▸ **Records supplied**:
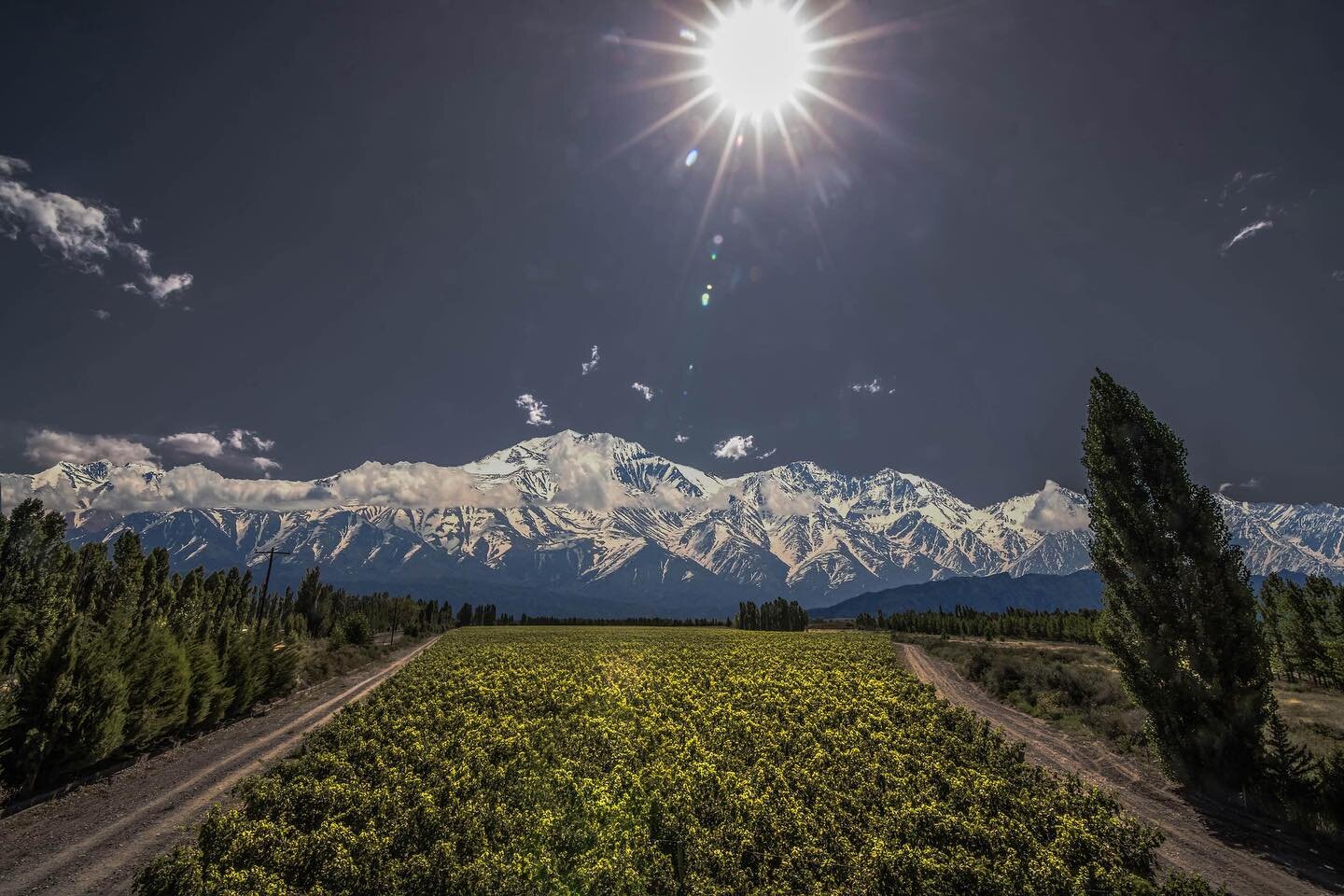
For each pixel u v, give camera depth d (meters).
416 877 12.44
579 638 97.81
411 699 34.25
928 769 20.42
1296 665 43.09
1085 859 13.96
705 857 13.64
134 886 12.19
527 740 23.58
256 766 23.11
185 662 27.06
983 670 50.03
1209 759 19.48
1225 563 20.52
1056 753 25.48
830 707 31.91
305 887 12.64
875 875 12.82
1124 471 22.62
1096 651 66.19
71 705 20.53
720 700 33.88
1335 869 14.62
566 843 14.87
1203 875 14.38
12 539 35.62
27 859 14.88
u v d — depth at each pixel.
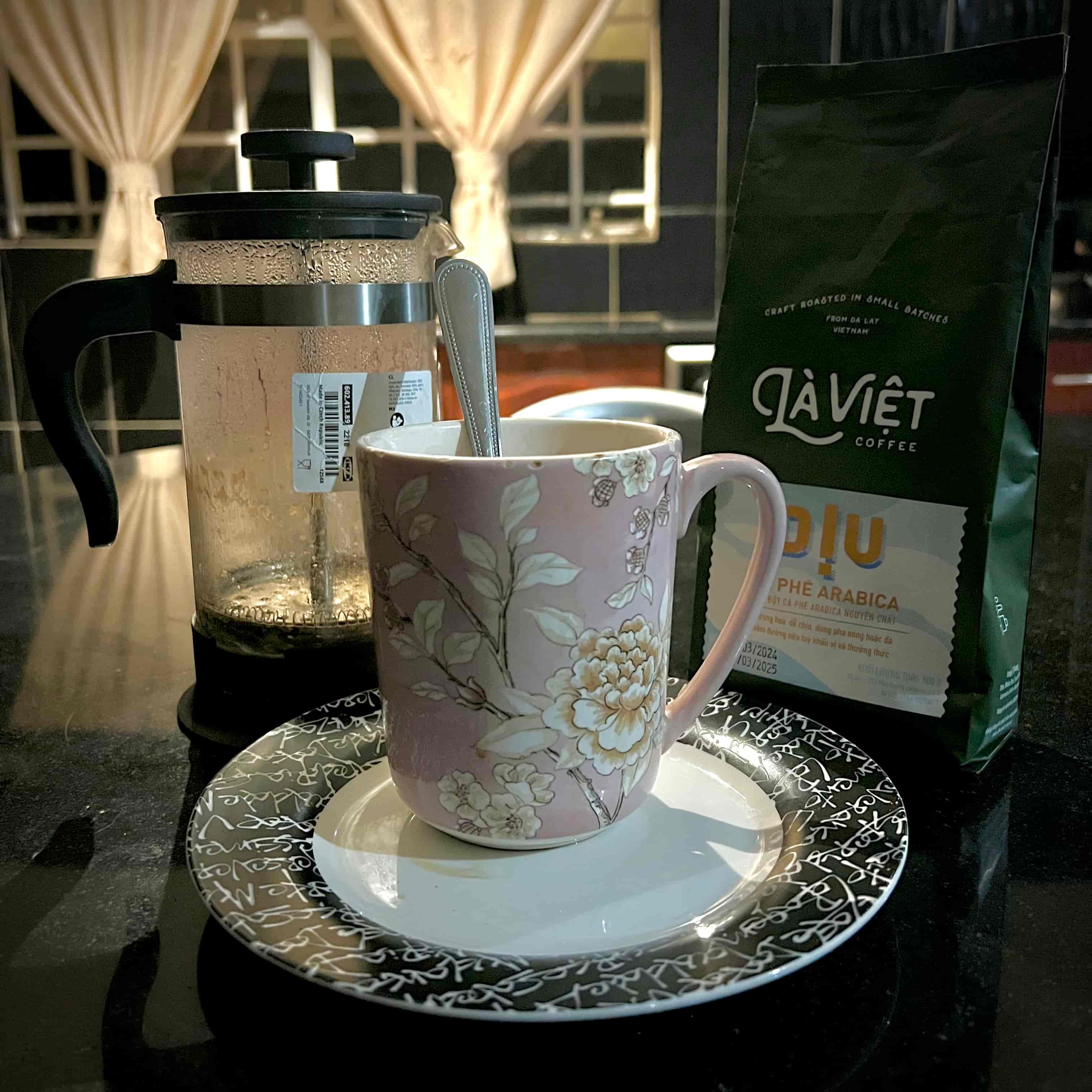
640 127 2.71
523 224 2.79
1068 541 0.78
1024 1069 0.25
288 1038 0.27
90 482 0.46
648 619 0.33
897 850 0.32
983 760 0.42
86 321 0.44
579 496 0.31
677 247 2.79
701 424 1.08
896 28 2.62
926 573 0.41
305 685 0.46
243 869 0.31
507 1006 0.24
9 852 0.36
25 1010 0.28
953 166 0.40
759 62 2.66
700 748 0.41
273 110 2.73
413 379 0.45
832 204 0.43
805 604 0.44
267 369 0.45
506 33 2.51
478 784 0.33
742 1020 0.27
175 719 0.48
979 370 0.40
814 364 0.44
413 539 0.31
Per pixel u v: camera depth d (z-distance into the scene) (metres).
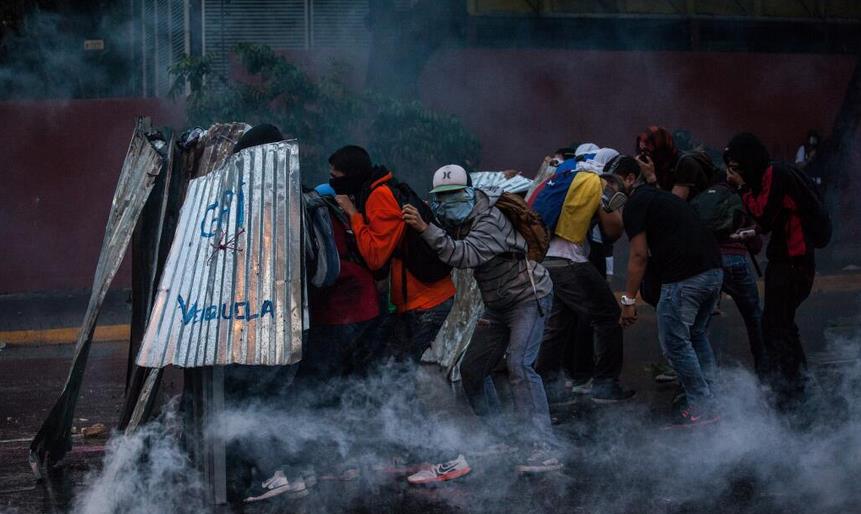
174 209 6.18
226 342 5.04
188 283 5.22
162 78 17.14
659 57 16.08
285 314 5.07
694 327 6.93
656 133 7.02
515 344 5.96
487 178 8.30
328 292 5.78
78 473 6.16
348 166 5.80
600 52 15.80
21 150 14.62
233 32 15.87
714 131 16.33
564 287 7.36
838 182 16.56
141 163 6.17
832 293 13.66
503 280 5.91
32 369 9.91
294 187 5.36
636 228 6.62
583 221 7.29
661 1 18.42
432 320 6.02
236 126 6.26
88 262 14.81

▸ **What you need to do**: Extract, without any images, the part of the material above that opens with the line containing "71 705 20.53" and closes with the line containing "979 370 0.40", both lines included.

▸ **Response area**:
71 705 20.53
720 700 33.88
1335 869 14.62
566 843 14.87
1203 875 14.38
12 539 35.62
27 859 14.88
u v d — depth at each pixel.
640 127 2.71
523 224 2.79
1068 541 0.78
1024 1069 0.25
288 1038 0.27
90 482 0.46
648 619 0.33
897 850 0.32
983 760 0.42
86 321 0.44
579 496 0.31
677 247 2.79
701 424 1.08
896 28 2.62
926 573 0.41
305 685 0.46
243 869 0.31
507 1006 0.24
9 852 0.36
25 1010 0.28
953 166 0.40
759 62 2.66
700 748 0.41
273 110 2.73
413 379 0.45
832 204 0.43
805 604 0.44
267 369 0.45
506 33 2.51
478 784 0.33
742 1020 0.27
175 719 0.48
979 370 0.40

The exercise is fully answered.